# RECORDS SUPPLIED:
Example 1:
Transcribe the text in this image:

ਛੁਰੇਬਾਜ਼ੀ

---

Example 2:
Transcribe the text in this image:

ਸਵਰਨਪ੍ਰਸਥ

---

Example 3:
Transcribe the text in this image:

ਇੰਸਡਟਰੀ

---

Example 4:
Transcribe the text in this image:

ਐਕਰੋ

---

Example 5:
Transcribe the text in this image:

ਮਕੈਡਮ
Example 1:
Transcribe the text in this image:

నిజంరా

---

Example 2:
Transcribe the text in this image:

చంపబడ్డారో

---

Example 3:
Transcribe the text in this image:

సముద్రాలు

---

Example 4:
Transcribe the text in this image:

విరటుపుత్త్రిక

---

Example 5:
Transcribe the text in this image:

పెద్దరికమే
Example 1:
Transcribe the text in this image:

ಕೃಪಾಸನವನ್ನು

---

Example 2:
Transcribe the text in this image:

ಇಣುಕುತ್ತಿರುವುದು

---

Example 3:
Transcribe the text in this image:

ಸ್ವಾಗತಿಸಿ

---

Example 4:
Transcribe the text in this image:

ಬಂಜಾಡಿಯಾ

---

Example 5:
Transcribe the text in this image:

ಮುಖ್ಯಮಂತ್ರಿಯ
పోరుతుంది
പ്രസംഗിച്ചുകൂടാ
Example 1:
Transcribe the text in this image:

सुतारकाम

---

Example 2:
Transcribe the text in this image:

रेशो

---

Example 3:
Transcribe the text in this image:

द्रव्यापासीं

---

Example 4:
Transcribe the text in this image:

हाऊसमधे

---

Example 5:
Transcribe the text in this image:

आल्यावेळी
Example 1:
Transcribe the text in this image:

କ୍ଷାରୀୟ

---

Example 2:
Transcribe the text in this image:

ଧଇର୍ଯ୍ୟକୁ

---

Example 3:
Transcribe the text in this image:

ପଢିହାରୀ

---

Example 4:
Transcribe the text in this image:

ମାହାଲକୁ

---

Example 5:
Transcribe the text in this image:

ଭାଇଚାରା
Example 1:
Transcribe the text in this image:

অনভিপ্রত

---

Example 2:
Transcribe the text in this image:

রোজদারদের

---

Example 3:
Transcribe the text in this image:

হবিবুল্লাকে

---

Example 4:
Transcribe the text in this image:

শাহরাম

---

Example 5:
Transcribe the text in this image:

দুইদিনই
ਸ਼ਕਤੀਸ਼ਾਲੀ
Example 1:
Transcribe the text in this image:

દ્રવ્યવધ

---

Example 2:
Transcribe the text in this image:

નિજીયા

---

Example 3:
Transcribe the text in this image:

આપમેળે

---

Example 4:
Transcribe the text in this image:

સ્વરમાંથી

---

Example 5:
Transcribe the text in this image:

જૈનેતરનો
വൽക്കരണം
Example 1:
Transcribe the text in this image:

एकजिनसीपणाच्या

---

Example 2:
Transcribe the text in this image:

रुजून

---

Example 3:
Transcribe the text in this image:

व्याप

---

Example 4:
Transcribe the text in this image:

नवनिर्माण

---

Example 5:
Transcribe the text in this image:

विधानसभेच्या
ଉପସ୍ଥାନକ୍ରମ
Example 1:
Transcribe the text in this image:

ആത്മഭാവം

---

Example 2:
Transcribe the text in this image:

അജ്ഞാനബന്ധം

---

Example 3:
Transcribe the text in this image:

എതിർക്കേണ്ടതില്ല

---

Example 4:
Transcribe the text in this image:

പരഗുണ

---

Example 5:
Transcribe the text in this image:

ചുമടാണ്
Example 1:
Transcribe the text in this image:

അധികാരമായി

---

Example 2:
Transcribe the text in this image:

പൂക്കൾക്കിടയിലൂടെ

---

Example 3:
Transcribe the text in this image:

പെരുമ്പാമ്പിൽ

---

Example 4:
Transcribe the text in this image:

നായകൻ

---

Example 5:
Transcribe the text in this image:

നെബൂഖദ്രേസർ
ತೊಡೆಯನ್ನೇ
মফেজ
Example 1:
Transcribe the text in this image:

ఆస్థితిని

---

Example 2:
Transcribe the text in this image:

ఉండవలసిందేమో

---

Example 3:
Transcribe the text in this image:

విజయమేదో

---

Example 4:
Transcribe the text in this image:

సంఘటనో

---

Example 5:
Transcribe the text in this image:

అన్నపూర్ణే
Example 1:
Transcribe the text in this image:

# WHAT IS EXPECTED:
Make sure every record is repeated exactly.

# SOLUTION FOR THIS PROBLEM:
Example 1:
Transcribe the text in this image:

ਛੁਰੇਬਾਜ਼ੀ

---

Example 2:
Transcribe the text in this image:

ਸਵਰਨਪ੍ਰਸਥ

---

Example 3:
Transcribe the text in this image:

ਇੰਸਡਟਰੀ

---

Example 4:
Transcribe the text in this image:

ਐਕਰੋ

---

Example 5:
Transcribe the text in this image:

ਮਕੈਡਮ
Example 1:
Transcribe the text in this image:

నిజంరా

---

Example 2:
Transcribe the text in this image:

చంపబడ్డారో

---

Example 3:
Transcribe the text in this image:

సముద్రాలు

---

Example 4:
Transcribe the text in this image:

విరటుపుత్త్రిక

---

Example 5:
Transcribe the text in this image:

పెద్దరికమే
Example 1:
Transcribe the text in this image:

ಕೃಪಾಸನವನ್ನು

---

Example 2:
Transcribe the text in this image:

ಇಣುಕುತ್ತಿರುವುದು

---

Example 3:
Transcribe the text in this image:

ಸ್ವಾಗತಿಸಿ

---

Example 4:
Transcribe the text in this image:

ಬಂಜಾಡಿಯಾ

---

Example 5:
Transcribe the text in this image:

ಮುಖ್ಯಮಂತ್ರಿಯ
పోరుతుంది
പ്രസംഗിച്ചുകൂടാ
Example 1:
Transcribe the text in this image:

सुतारकाम

---

Example 2:
Transcribe the text in this image:

रेशो

---

Example 3:
Transcribe the text in this image:

द्रव्यापासीं

---

Example 4:
Transcribe the text in this image:

हाऊसमधे

---

Example 5:
Transcribe the text in this image:

आल्यावेळी
Example 1:
Transcribe the text in this image:

କ୍ଷାରୀୟ

---

Example 2:
Transcribe the text in this image:

ଧଇର୍ଯ୍ୟକୁ

---

Example 3:
Transcribe the text in this image:

ପଢିହାରୀ

---

Example 4:
Transcribe the text in this image:

ମାହାଲକୁ

---

Example 5:
Transcribe the text in this image:

ଭାଇଚାରା
Example 1:
Transcribe the text in this image:

অনভিপ্রত

---

Example 2:
Transcribe the text in this image:

রোজদারদের

---

Example 3:
Transcribe the text in this image:

হবিবুল্লাকে

---

Example 4:
Transcribe the text in this image:

শাহরাম

---

Example 5:
Transcribe the text in this image:

দুইদিনই
ਸ਼ਕਤੀਸ਼ਾਲੀ
Example 1:
Transcribe the text in this image:

દ્રવ્યવધ

---

Example 2:
Transcribe the text in this image:

નિજીયા

---

Example 3:
Transcribe the text in this image:

આપમેળે

---

Example 4:
Transcribe the text in this image:

સ્વરમાંથી

---

Example 5:
Transcribe the text in this image:

જૈનેતરનો
വൽക്കരണം
Example 1:
Transcribe the text in this image:

एकजिनसीपणाच्या

---

Example 2:
Transcribe the text in this image:

रुजून

---

Example 3:
Transcribe the text in this image:

व्याप

---

Example 4:
Transcribe the text in this image:

नवनिर्माण

---

Example 5:
Transcribe the text in this image:

विधानसभेच्या
ଉପସ୍ଥାନକ୍ରମ
Example 1:
Transcribe the text in this image:

ആത്മഭാവം

---

Example 2:
Transcribe the text in this image:

അജ്ഞാനബന്ധം

---

Example 3:
Transcribe the text in this image:

എതിർക്കേണ്ടതില്ല

---

Example 4:
Transcribe the text in this image:

പരഗുണ

---

Example 5:
Transcribe the text in this image:

ചുമടാണ്
Example 1:
Transcribe the text in this image:

അധികാരമായി

---

Example 2:
Transcribe the text in this image:

പൂക്കൾക്കിടയിലൂടെ

---

Example 3:
Transcribe the text in this image:

പെരുമ്പാമ്പിൽ

---

Example 4:
Transcribe the text in this image:

നായകൻ

---

Example 5:
Transcribe the text in this image:

നെബൂഖദ്രേസർ
ತೊಡೆಯನ್ನೇ
মফেজ
Example 1:
Transcribe the text in this image:

ఆస్థితిని

---

Example 2:
Transcribe the text in this image:

ఉండవలసిందేమో

---

Example 3:
Transcribe the text in this image:

విజయమేదో

---

Example 4:
Transcribe the text in this image:

సంఘటనో

---

Example 5:
Transcribe the text in this image:

అన్నపూర్ణే
Example 1:
Transcribe the text in this image:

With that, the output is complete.